Ernesto Sánchez Pombo
Ernesto S. Pombo EL REINO DE LA LLUVIA

OPINIÓN

PP MADRID

17 mar 2021 . Actualizado a las 05:00 h.

La sorprendente decisión de Pablo Iglesias de abandonar la vicepresidencia de un país para aventurarse a ir a caer en un banco de la oposición de la Asamblea de Madrid abre una nueva fase en la política española. Porque simplifica sobremanera las opciones en las urnas el 4 de mayo. Y a partir de ahí, en las futuras consultas electorales en todo el territorio español.

Ya Díaz Ayuso aplicó el efecto reductor al establecer el falso debate entre socialismo o libertad, y horas después entre comunismo o libertad, pero quien realmente lo ha hecho efectivo ha sido el líder de Unidas Podemos con su candidatura. Su paso al frente significa una polarización cuyos efectos aún desconocemos, pero que sin lugar a dudas tendrá su prolongación en la política española.

Dejando a un lado razones de peso que hayan empujado a Iglesias, como la urgente necesidad de salvar UP tras los batacazos de Galicia y Euskadi, los problemas de Andalucía y las malas perspectivas de las encuestas; o la incomodidad que pudiera tener en el Gobierno de Sánchez y que se hacía evidente en los últimos meses, lo cierto es que su decisión reduce la contienda electoral a dos opciones. Díaz Ayuso o Pablo Iglesias. Derecha o izquierda. Los populismos frente a frente.

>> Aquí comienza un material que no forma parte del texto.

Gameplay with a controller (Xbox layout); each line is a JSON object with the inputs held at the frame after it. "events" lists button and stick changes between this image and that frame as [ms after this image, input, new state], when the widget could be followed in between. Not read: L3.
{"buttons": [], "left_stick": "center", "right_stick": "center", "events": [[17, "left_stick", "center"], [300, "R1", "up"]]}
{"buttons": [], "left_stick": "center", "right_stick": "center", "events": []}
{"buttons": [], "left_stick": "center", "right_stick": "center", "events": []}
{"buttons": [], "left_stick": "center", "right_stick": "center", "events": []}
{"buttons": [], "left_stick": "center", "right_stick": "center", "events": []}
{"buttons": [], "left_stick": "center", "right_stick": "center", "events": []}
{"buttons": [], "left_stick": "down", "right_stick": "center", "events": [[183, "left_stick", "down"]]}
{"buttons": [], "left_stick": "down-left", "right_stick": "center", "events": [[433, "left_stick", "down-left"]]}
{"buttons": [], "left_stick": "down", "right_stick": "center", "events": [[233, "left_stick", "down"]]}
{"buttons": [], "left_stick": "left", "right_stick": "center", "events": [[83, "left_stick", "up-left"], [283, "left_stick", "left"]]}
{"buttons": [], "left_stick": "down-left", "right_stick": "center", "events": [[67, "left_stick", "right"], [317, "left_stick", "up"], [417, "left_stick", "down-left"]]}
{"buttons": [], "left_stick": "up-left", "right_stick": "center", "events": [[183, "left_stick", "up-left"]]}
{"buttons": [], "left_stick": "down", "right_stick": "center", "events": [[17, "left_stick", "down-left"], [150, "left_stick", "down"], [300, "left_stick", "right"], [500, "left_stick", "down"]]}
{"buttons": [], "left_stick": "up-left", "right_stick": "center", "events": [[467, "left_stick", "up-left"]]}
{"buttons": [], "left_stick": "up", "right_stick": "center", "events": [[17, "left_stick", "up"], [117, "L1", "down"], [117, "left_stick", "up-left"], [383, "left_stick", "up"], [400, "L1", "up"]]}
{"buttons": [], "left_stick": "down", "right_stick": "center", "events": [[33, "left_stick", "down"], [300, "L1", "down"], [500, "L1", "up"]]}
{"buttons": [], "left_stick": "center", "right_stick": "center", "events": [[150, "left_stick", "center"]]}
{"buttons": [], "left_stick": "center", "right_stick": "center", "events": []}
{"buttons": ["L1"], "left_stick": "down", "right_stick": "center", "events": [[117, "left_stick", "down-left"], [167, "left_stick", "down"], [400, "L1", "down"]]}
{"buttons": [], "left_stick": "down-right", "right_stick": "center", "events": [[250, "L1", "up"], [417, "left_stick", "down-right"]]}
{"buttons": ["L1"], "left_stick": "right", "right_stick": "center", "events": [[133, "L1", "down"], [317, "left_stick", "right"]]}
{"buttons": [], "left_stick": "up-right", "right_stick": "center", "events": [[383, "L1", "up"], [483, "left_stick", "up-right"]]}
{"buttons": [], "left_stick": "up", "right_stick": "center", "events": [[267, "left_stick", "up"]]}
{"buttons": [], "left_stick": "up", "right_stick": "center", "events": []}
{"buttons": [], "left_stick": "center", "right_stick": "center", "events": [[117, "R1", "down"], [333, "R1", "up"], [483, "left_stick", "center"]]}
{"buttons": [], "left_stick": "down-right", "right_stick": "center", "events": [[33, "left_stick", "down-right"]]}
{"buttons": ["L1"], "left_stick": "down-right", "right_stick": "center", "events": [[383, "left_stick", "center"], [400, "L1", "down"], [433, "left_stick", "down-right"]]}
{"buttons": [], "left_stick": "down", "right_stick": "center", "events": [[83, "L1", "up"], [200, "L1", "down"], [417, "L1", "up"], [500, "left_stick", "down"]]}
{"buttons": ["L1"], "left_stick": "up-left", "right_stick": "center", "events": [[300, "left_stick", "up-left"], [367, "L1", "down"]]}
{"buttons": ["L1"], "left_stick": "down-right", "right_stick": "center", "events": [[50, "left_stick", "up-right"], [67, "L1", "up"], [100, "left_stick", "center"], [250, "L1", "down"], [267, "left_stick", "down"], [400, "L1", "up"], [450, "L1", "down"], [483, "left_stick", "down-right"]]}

La justificación de que lo que le movió a presentarse, la unión de la izquierda para «impedir que la ultraderecha se apodere de nuestras instituciones», va a calar sin duda alguna entre el electorado más progresista, mucho del cual no veía en Ángel Gabilondo el perfil ideal para hacerle frente al tándem Díaz Ayuso-Miguel Ángel Rodríguez. Iglesias es el más capacitado para atizar la campaña, desquiciar a la presidenta madrileña y movilizar a sus detractores. Y viceversa. Enfrente tiene una copia de su proceder.

La confrontación está servida. Los populismos de derechas e izquierdas se van a ver las caras y van al choque con todas las armas. Sin concesiones, con crudeza; con descalificaciones, ataques y embestidas de todo tipo. Y uno tiene la sensación de que, precisamente en este momento, lo que menos necesitamos es que se le eche más gasolina al fuego.